----- Listed records

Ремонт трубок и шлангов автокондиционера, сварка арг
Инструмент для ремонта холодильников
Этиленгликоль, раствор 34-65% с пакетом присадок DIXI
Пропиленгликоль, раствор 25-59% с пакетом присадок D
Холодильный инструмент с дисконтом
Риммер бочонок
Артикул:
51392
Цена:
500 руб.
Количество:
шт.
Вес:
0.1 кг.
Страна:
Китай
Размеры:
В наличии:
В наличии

----------

**Try it**
Tally the lines above that contain the string "присадок". Reply with the count alone.

**Task answer**
2